Adsorption kinetics could help understand the adsorption mechanism and rate of mesoporous carbon, which is an important method to investigate the mass transfer process of adsorption. 0.2 g mesoporous carbon was added into 250 mL of 250 mg/L AR88 solution and the adsorption capacity was measured every five minutes. Three mathematical models, including pseudo-first-order, pseudo-second-order and intraparticle diffusion equation, were used to describe the experimental data of adsorption kinetics. The pseudo-first-order model is represented in Eq. (6):

$$\mathrm{ln}({{\rm{q}}}_{{\rm{e}}}{-q}_{{\rm{t}}}){=\text{lnq}}_{{\rm{e}}}{-K}_{1}{\rm{t}}$$
(6)

where qe (mg/g) and qt (mg/g) are the amounts of AR88 adsorbed at equilibrium and time t (min), respectively, while K1 (min−1) is the rate constant. The K1 value was obtained from the slope of ln(qe-qt) vs t.

The pseudo-second-order model was expressed by the Eq. (7) presented as follows:

$$\frac{{\rm{t}}}{{{\rm{q}}}_{{\rm{t}}}}=\frac{1}{{{\rm{K}}}_{2}{{\rm{q}}}_{{\rm{e}}}^{2}}+\frac{{\rm{t}}}{{{\rm{q}}}_{{\rm{e}}}}$$
(7)

where K2 (g/(mg·min)) is the rate constant pseudo-second-order kinetic model, which was calculated from the slope of the linear plots t/qt against t.
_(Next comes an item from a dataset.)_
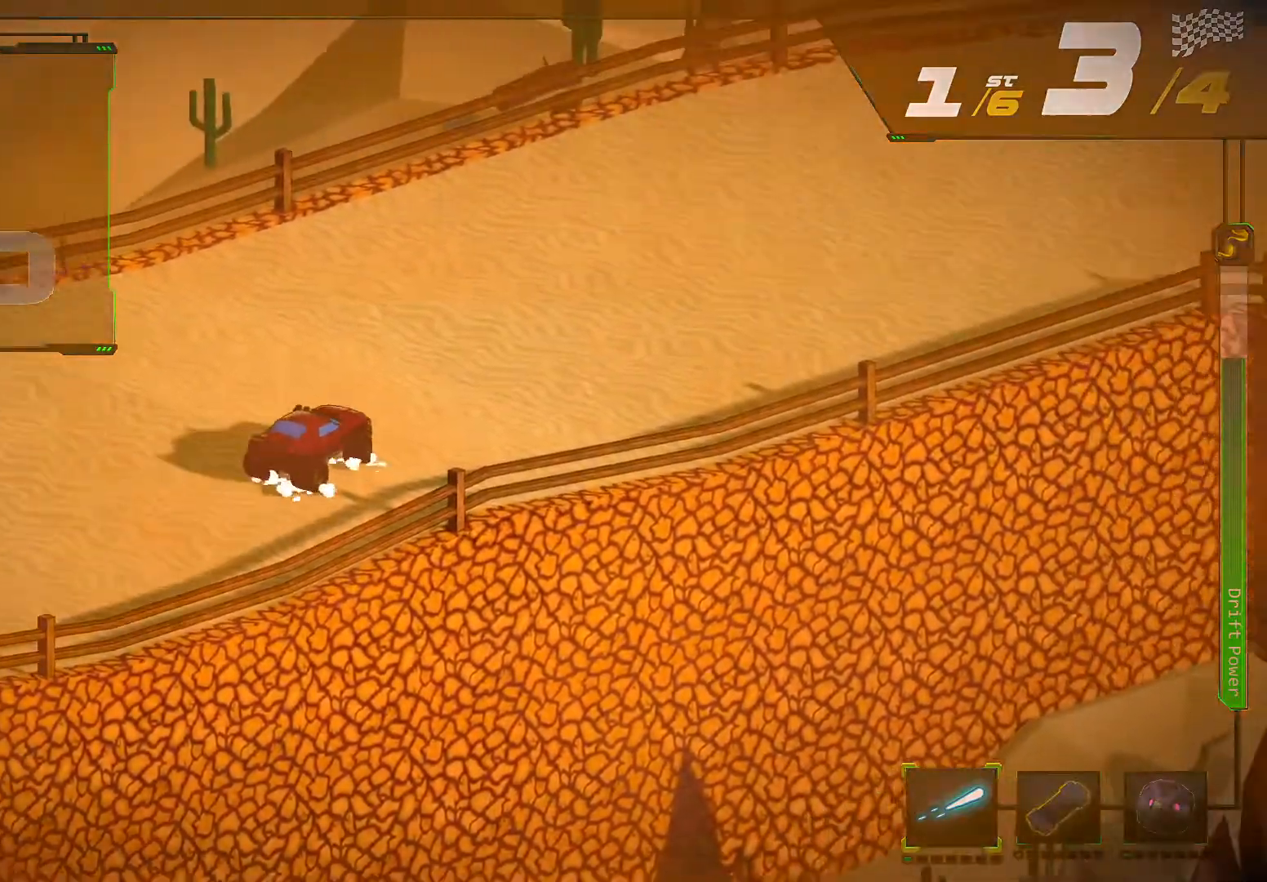
{"buttons": ["R2"], "left_stick": "right", "right_stick": "center", "events": [[67, "left_stick", "center"], [467, "left_stick", "right"]]}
The intraparticle diffusion models could describe the internal particle diffusion effect, whose equation was presented as Eq. (8):

$${{\rm{q}}}_{{\rm{t}}}{=K}_{{\rm{p}}}{{\rm{t}}}^{0.5}+C$$
(8)

where Kp (mg/(g·min)) is the intra-particle diffusion rate constant. Kp and C were the slope and intercept of the linear plots of qt to t0.5, respectively.